There shouldn’t be any shame in this! Just because you’re a student, doesn’t mean you have to do anything a ‘typical student does’ apart from go to uni! If you want an early night or a self-care day – go for it!  Knowing yourself helps to prevent you pushing yourself too far and ending up seriously poorly for doing so. Self-care is important guys!

 

There’s no shame in asking for help

Although we manage our conditions every day, sometimes they can become harder to manage than usual. Our bodies can be really unpredictable and as much as we look after them to your best abilities, it is inevitable that there will be the occasion where they run less smoothly than we’d hoped. This can be hard to deal with at university because of ever looming deadlines and lectures that can’t be missed making it not easy just to not go until your body recovers. The pressure sounding university can even make students feel bad for having days off when they’re poorly and need rest. To make matters worse only you can tell you’re having issue because your illness is invisible.

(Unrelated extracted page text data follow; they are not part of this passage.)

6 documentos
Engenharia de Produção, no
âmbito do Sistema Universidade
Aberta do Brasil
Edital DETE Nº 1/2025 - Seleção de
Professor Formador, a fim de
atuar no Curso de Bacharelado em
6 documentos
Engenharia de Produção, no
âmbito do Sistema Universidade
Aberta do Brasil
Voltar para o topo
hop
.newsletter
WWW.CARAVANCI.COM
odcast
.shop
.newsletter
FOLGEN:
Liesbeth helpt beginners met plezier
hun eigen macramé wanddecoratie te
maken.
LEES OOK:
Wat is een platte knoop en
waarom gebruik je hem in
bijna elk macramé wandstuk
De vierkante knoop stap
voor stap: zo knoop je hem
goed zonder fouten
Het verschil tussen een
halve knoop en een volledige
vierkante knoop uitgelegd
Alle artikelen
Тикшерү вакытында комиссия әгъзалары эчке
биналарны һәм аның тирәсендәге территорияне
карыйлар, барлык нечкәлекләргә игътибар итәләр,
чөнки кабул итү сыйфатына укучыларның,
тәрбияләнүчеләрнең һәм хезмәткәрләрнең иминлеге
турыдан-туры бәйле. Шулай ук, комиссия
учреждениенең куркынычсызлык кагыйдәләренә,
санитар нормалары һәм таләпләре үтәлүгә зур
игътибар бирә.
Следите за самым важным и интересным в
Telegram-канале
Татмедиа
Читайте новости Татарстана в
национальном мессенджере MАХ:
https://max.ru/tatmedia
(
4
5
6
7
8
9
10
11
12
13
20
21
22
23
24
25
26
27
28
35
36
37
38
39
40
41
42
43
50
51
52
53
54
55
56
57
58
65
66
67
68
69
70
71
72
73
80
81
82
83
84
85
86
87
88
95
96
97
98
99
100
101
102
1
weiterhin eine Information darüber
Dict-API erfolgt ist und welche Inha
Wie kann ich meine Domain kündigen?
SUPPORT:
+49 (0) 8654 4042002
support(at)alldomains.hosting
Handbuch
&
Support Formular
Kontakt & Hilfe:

This is when you should go talk to your university. Although it maybe awkward to first go explain why you’re struggling, there is no shame in asking for help and every single university has a team of people whose dedicated job it is to make sure you get the support you need. If you’re too scared to go in and talk to them, ring or email your course leader or your designated university support team. There is a large range of help they can offer which can be as simple as getting lectures recorded for you in case you’re too unwell to attend or even helping you apply for mitigating circumstances, which means all of your assessment deadlines are extended. There is wide range of help and advice they can give and it is all personalised to your exact needs. There is no shame in seeking this help, in fact, I’ve known loads of people going to their universities for support for a large range of issues, both physical and mental.

 

Register at your local doctors!

If you’ve moved away for university, I can’t stress how important it is to, once you’ve moved in, immediately go register at the nearest doctors. This is important for everyone to do, but particularly if you have an invisible illness, even if you’ve not been to the doctors in years, it is crucial to do! We’re students, it’s easy to forget these chores that we previously could get our parents to do for us, but this is important. You do not want to find yourself poorly, invisible illness or not, ages away from your hometown and your doctors! Although it’s a boring task, it really could save you from a whole load of pain if you do this as soon as you arrive in your new city.

 

Make people aware

I know it’s probably not the most comfortable thing to start talking about your health conditions with someone you’ve only just met, but telling a flatmate you trust about your health could be really beneficial. You don’t have your parents around you constantly to check up on you and make sure you’re doing okay, your flat will likely become like your new little family and you all look out for each other. Knowing that people around you know about your needs or symptoms are, could be really helpful in the unfortunate event that you become ill.

 

The most important thing to remember about university is it’s YOUR experience. Don’t let other people tell you what being a student ‘has to be’ because it’s all your choice! You can be fearless in not letting your disability or illness define you but also know when you take it easy. It’s a balancing act which takes time to figure out, but everyone feels scared and unsure when they first go to university, illness or not, so you’re not alone. Try your best and never be ashamed of your body because despite its faults it’s got you this far.